**Exercise objective**
A faithful copy of the listing below is needed, one that contains no pictures.

**Data for analysis**

***

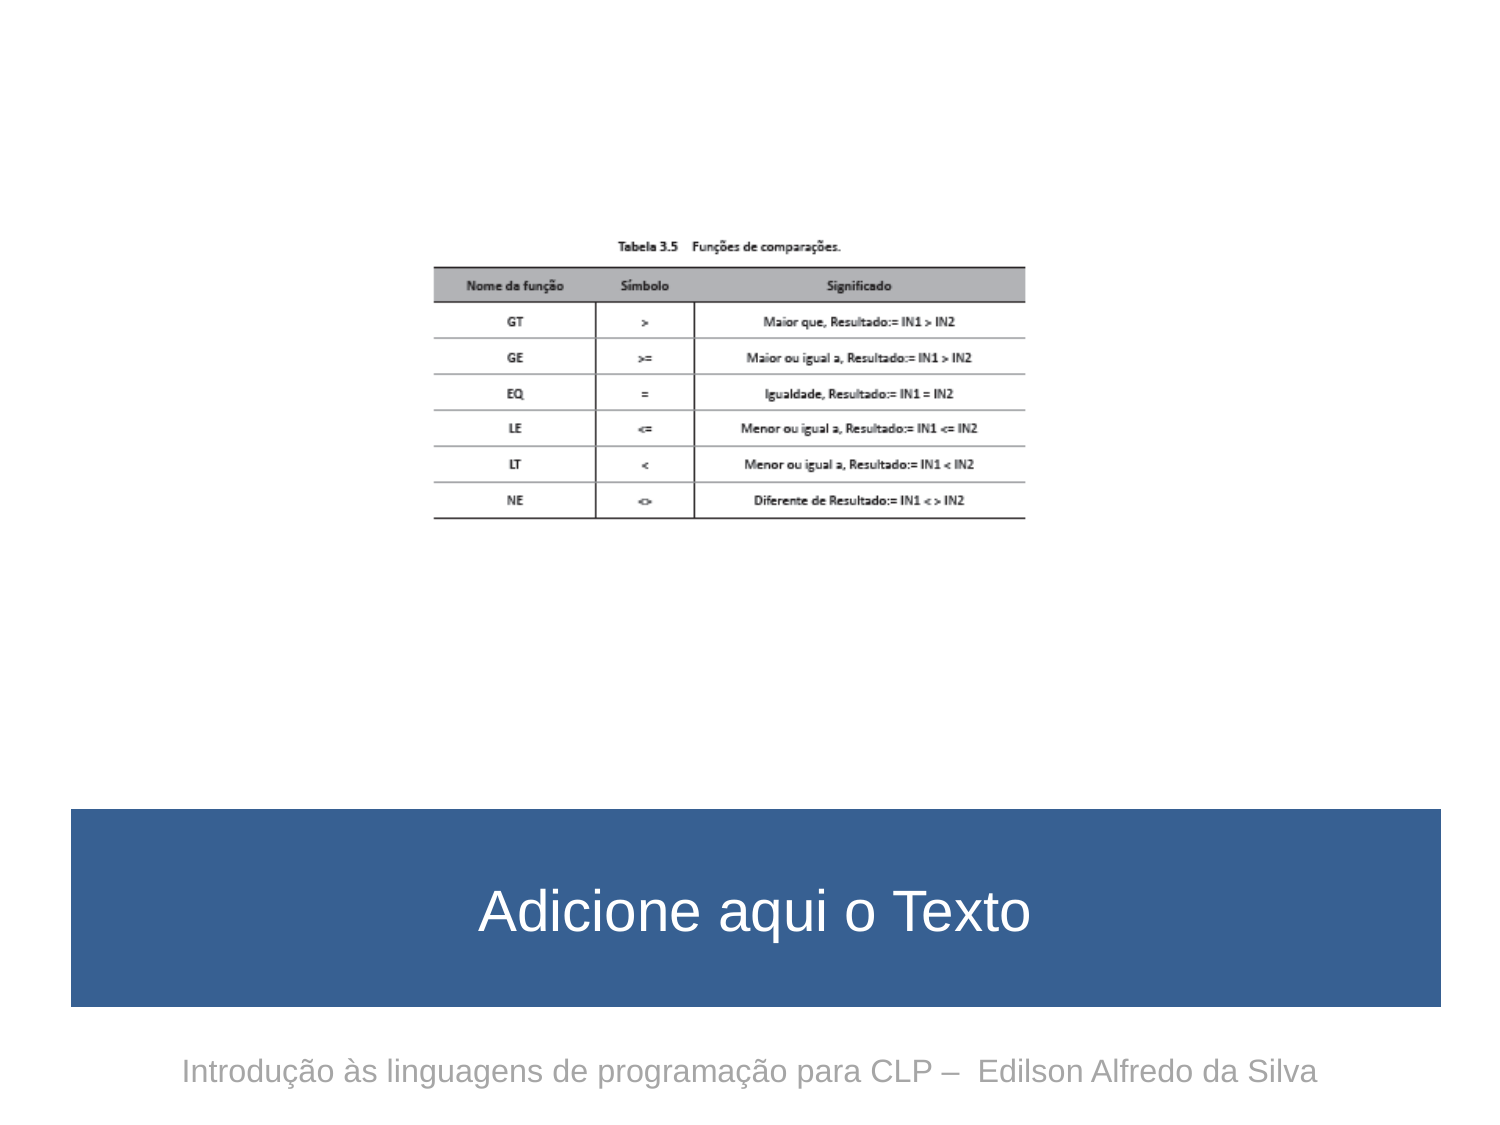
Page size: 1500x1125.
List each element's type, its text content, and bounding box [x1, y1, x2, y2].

text_box Adicione aqui o Texto [70, 808, 1442, 1008]
picture [395, 231, 1060, 536]
footer Introdução às linguagens de programação para CLP – Edilson Alfredo da Silva [0, 1042, 1500, 1103]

***

**Completed exercise**
Page size: 1500x1125.
List each element's type, its text content, and bounding box [x1, y1, x2, y2].

text_box Adicione aqui o Texto [70, 808, 1442, 1008]
picture [395, 231, 1060, 536]
footer Introdução às linguagens de programação para CLP – Edilson Alfredo da Silva [0, 1042, 1500, 1103]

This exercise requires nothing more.